An excellent series of “Questions and Answers” that came through our Austrian Distributor regarding cutoffs and reference ranges:
We are presenting the SQA-V at a conference and I fear that the “reference” range cutoff values for morphology will be questioned. The technical bulletin you sent says there is high correlation between SQA and humans…..however, human semen analysis is prone to massive CV’s and errors. It is hard to believe (and certainly from our data as regards motility and morphology) there is any correlation between a human and a machine value, as machines are far more accurate.
WHO established reference ranges based on the results of studies conducted on a population of fertile men. What was done is that the lowest 5% of the values (5th centile) from this group was used as the lower reference limit (please see below). This is a purely clinical study involving the semen assessment of men with PROVEN FERTILITY which is quite different from the scope of the SQA-V technology. The SQA-V technology provides automated semen analysis comparable to the manual standards, based on the WHO guidelines for semen analysis. The SQA-V technology is therefore presented as comparable to the current laboratory standard (manual) with decided advantages such as: Automation, speed, ease of use, standardization, objectivity, precision, and accuracy that is not depend on the proficiency level of the operator. Because the only current globally recognized standard is manual semen analysis based on WHO guidelines, this was used as the gold standard in the SQA-V algorithm development trials. Without a standard with which to develop an automated system, the results will be far from reality and will not stand up to validation or comparison studies. Hence, in the course of algorithm development, MES strictly followed the WHO recommendations for manual semen analysis. As a result, the manual results used for establishing the SQA-V algorithms are (and have proven to be) more accurate than would be expected from any given laboratory. Fact is, this algorithm development is not a simple correlation, but a much more complex and interrelated process.

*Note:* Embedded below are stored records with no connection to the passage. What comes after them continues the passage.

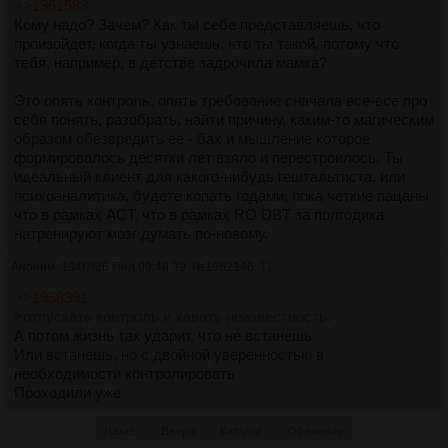
>>1961583
Кому надо? Зачем? Как ты себе представляешь, что
произойдет, когда ты узнаешь, что ты такой, потому что
тебя, например, в детстве задрочила мамка?
Это опять контроль, опять требование сначала все-все про
себя понять, разобрать, найти причину, каким-то магическим
образом обезвредить ее - бах и мышление которое
формировалось десятки лет взяло и перестроилось. Ты
идеальный клиент для какого-нибудь гештальтиста, или
психоаналитика, будете копать годами, пока четкие пацаны
что в рамках ACT, что в рамках RO DBT за полгодика
натренируют мозг думать по-новому.
Аноним
13/07/26 Пнд 09:48:39
№
1962146
11
>>1958391
>отпускать контроль и хавать неизвестность.
А потом жизнь так ударит, что не встанешь
Или встанешь, но с двойной уверенностью в
необходимости контролировать
Проходили уже
Назад
Вверх
Каталог
Обновить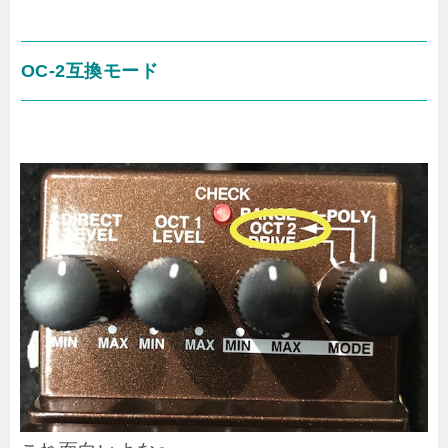
OC-2互換モード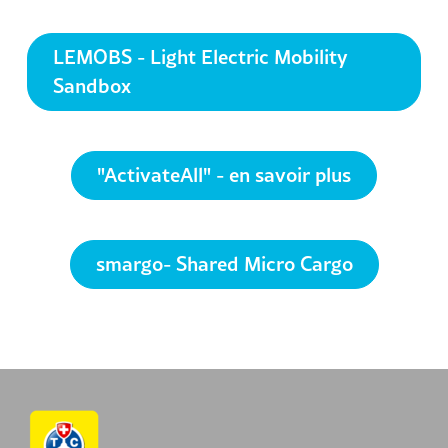
LEMOBS - Light Electric Mobility
Sandbox
"ActivateAll" - en savoir plus
smargo- Shared Micro Cargo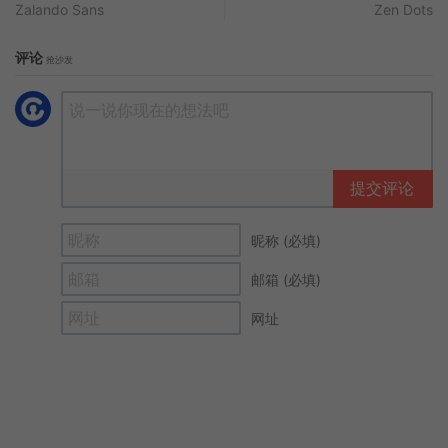
Zalando Sans
Zen Dots
评论
抢沙发
提交评论
昵称 (必填)
邮箱 (必填)
网址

Reference ranges and reference limits. Data characterizing the semen quality of fertile men, whose partners had a time to pregnancy of 12 months or less, provided the reference ranges for this manual. Raw data from between about 400 and 1900 semen samples, from recent fathers in eight countries on three continents, were used to generate the reference ranges. Conventional statistical tradition is to take the 2.5th centile from a two-sided reference interval as the threshold below which values may be considered to come from a different population. However, a one-sided reference interval was considered to be more appropriate for semen, since high values of any parameter are unlikely to be detrimental to fertility. The 5th centile is given as the lower reference limit, and the complete distribution for each semen parameter is also given in Appendix 1. (WHO 5th ed., p. 3).
Comment 7: There may be regional differences in semen quality, or differences between laboratories; laboratories should consider preparing their own reference ranges, using the techniques described in this manual. (WHO 5th ed., p. 224).

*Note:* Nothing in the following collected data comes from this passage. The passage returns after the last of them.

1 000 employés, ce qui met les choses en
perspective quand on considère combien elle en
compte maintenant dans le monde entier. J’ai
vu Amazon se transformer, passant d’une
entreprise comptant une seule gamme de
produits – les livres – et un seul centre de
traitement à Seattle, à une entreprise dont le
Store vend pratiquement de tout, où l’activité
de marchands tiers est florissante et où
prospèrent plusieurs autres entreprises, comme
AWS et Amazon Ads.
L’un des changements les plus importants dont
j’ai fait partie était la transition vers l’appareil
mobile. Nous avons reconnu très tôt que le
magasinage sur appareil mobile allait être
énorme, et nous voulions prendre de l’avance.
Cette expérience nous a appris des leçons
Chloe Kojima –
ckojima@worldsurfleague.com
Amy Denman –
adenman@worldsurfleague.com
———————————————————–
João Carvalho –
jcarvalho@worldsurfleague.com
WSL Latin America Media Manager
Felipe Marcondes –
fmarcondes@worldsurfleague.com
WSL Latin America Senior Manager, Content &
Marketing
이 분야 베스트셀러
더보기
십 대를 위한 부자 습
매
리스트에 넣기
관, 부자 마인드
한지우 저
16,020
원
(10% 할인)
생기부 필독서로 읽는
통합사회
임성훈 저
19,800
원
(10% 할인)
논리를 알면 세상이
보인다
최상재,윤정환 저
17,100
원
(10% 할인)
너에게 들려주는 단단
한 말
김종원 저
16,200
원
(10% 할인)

If the results with consistent human counting errors were used to determine the lowest 5th-centile WHO 5th morphology value of 4% and if the SQA-V doesn’t have massive errors, what is the lowest 5th-centile range from the SQA analyzed samples? It would have to be different from the manual analyses. So if the accuracy is improved using a SQA, then the precision may be lifted (or lowered) to form a level that over a large number of samples becomes the new reference level.

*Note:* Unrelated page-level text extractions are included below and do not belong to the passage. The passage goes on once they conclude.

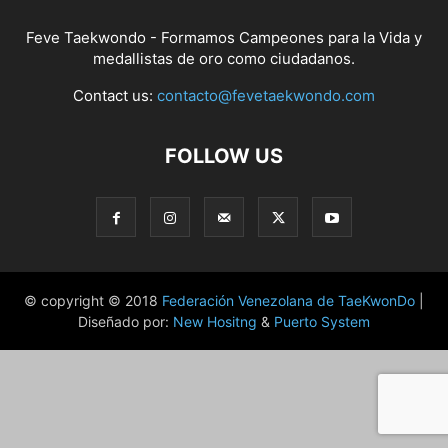
Feve Taekwondo - Formamos Campeones para la Vida y
medallistas de oro como ciudadanos.
Contact us:
contacto@fevetaekwondo.com
FOLLOW US
© copyright © 2018
Federación Venezolana de TaeKwonDo
|
Diseñado por:
New Hositng
&
Puerto System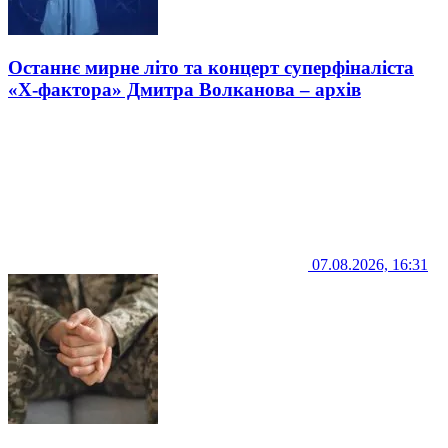
Останнє мирне літо та концерт суперфіналіста
«Х-фактора» Дмитра Волканова – архів
07.08.2026, 16:31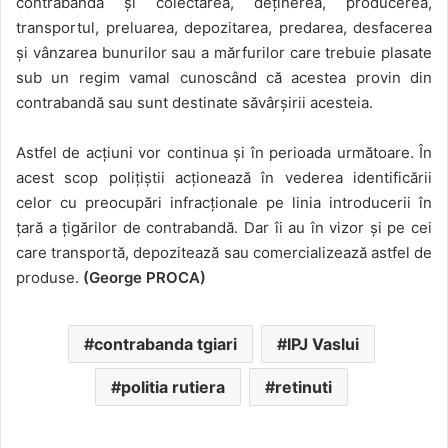
contrabandă și colectarea, deținerea, producerea,
transportul, preluarea, depozitarea, predarea, desfacerea
și vânzarea bunurilor sau a mărfurilor care trebuie plasate
sub un regim vamal cunoscând că acestea provin din
contrabandă sau sunt destinate săvârșirii acesteia.
Astfel de acțiuni vor continua și în perioada următoare. În
acest scop polițiștii acționează în vederea identificării
celor cu preocupări infracționale pe linia introducerii în
țară a țigărilor de contrabandă. Dar îi au în vizor și pe cei
care transportă, depozitează sau comercializează astfel de
produse.
(George PROCA)
contrabanda tgiari
IPJ Vaslui
politia rutiera
retinuti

Just to reiterate a point, the WHO reference limits were established based on the test results from a population of HEALTY MEN with proven fertility. In contrast, the population of our clinical trials consists of men who applied for medical assistance due to infertility problems. Some of them are healthy as the fertility problem is the result of the female, others are infertile. So 5th centile in this population is different when compared to the healthy group WHO used to establish reference limits.
Please find below two distribution graphs: One shows manual and the other SQA-V Morphology assessed in a recent trial conducted in France (Nantes trial data) on 250 patients. You will noted that the distribution patterns of the manual and automated results are quite similar. Also, you will note that approximately 21% of the samples assessed manually fall below the 4% cutoff (WHO 5th) and 18% of the samples assessed automatically fall below 5% cutoff. Based on this extrapolation, 20th centile instead of 5th centile can be used in this group, and the morphology cutoff for the SQA-V can possibly be shifted from 4% to 5% if the lab will find it reasonable.
It’s impossible to believe that if there are minimal sampling errors, the human derived cut off of 4% (lowest 5% of all values analysed) is the same. Same will have to be determined for the lowest 5% of all measured values for sperm count and sperm motility, and see where the numerical cut off is for these lowest 5th-centile ranges.
This question relates to the difference between accuracy and precision. Even if the precision of the manual method is low, averaging multiple results will bring a result close to the “true” value (accuracy). To establish a reference value, multiple results are used, so it is quite accurate even though precision may not be high. Where precision becomes very important is in routine practice where EVERY individual result needs to be reproducible. Concerning the 5th centile, I would like to emphasize that it is not applicable to patients with potential infertility problems. I think it is well demonstrated in the graphs above.
The questions at the end of your e-mail are addressed by the explanations above I believe. Please let us know if this answers your questions.